» **Набор заданий**
1/ До какого века в России закон не запрещал торговлю детьми, согласно тексту об отношении к детям в прошлом?
2/ Перескажите текст об отношении к детям в прошлом в двух предложениях.

» **Извлечённый текст**
════
Распространенным видом семейного регулирования долго являлась торговля детьми. Например, в России такая деятельность не запрещалась законом до XIX века. До этого же времени популярными были и неофициальные формы передачи родителями своих отпрысков другим людям
[97]. Специфическое отношение к детям складывалось из комплекса экономических условий и связанных с ними практик. Так, до XIX века в сословии богатых лактация считалась грязной, непристойной привычкой и была исключительно редким явлением. Большинство родителей, способных оплачивать услуги кормилиц, передавали детей на их попечение немедленно после родов. Матери из бедных семей также часто отказывались кормить новорожденных грудью и давали им вместо молока кашицу из хлеба и воды
[98].
Искусственное вскармливание младенцев в Европе восходит по крайней мере к XV веку, считает ДеМоз. Чтобы дети не докучали криками и не отвлекали от крестьянского труда, на протяжении многих столетий принято было опаивать их опием или добавлять в пищу спиртные напитки. Дети обычно спали вместе со взрослыми. Врачи прописывали разные средства, в том числе физическое наказание, чтобы ребенок не справлял(а) естественную нужду в постель. Лишь в XVIII веке утвердилась традиция приучать ребенка контролировать физиологические процессы и использовать горшок. До этого времени работу кишечника регулировали с помощью клизмы и слабительного
[99].
Современного понимания детской субъектности и связанных с ней телесных границ в этот период еще не возникло. Сексуальные оскорбления детей в прошлом были обычным явлением. Но с XVIII века распространяется идея недопустимости и греховности всех форм сексуальной активности, помимо супружеской, направленной на прокреацию. Детская мастурбация начинает подвергаться жестокому наказанию, врачи распространяют миф о том, что эта практика приводит к эпилепсии, слепоте и смерти
[100]. Главным методом воспитания долго являлось физическое наказание. Детей били, они вырастали и, в свою очередь, били собственных. К XVIII веку эта форма назидания стала выходить из обихода, параллельно развивалось и крепло новое представление о матери семейства как о «добром ангеле домашнего очага». Следующей формой родительского контроля стало запугивание детей
[101]. До XX столетия ослушавшихся мальчиков и девочек запирали в темноте. Провинившемуся ребенку грозили сердитым богом, посылающим грешников и грешниц на адские мучения
[102].
════
» **Сведения**
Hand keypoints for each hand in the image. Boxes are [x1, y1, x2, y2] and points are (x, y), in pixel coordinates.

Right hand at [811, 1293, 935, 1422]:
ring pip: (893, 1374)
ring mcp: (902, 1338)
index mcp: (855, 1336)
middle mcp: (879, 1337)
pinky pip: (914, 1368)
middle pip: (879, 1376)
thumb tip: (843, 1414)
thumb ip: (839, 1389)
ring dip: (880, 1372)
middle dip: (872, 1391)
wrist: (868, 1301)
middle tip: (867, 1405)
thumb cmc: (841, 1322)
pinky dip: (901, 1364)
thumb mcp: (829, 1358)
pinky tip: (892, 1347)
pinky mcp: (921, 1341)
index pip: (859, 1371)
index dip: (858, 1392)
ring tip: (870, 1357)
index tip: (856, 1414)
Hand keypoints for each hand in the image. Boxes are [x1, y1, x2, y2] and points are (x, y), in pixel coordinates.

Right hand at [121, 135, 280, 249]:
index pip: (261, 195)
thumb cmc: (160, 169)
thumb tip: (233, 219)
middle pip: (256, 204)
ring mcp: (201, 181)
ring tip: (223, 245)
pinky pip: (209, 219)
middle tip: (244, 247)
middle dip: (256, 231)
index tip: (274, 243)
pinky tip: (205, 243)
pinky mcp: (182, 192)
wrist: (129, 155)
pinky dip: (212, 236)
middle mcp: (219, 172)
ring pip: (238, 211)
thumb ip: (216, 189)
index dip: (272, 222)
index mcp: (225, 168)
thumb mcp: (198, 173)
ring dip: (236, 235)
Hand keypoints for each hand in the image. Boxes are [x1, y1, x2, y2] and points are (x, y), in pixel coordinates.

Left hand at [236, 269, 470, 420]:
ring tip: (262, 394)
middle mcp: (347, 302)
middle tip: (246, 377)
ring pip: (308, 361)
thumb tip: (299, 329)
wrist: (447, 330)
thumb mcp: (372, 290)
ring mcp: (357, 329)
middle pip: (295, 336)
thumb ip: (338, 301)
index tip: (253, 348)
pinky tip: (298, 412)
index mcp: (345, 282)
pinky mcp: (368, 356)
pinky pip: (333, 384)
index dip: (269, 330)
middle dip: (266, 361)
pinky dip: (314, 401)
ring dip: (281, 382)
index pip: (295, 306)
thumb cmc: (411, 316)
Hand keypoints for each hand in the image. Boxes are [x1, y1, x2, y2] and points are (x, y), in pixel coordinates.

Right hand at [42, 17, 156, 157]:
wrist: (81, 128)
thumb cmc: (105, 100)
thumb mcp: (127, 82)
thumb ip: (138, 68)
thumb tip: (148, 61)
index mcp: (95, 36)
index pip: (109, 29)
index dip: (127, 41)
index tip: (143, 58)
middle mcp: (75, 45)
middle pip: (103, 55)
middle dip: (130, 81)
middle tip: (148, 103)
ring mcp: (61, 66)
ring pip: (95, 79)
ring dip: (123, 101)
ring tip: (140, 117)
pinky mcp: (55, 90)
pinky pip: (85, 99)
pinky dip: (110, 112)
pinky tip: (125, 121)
════
» **Полученные ответы**
1/ До XIX века.

2/ В прошлом детей продавали или передавали другим людям, богатые родители сразу после родов отдавали младенцев кормилицам, детей опаивали опием или спиртным, а главным методом воспитания долго было физическое наказание. С XVIII века физические наказания стали выходить из обихода, но детей жестоко наказывали за мастурбацию, а затем начали запугивать: запирали в темноте и грозили адскими мучениями.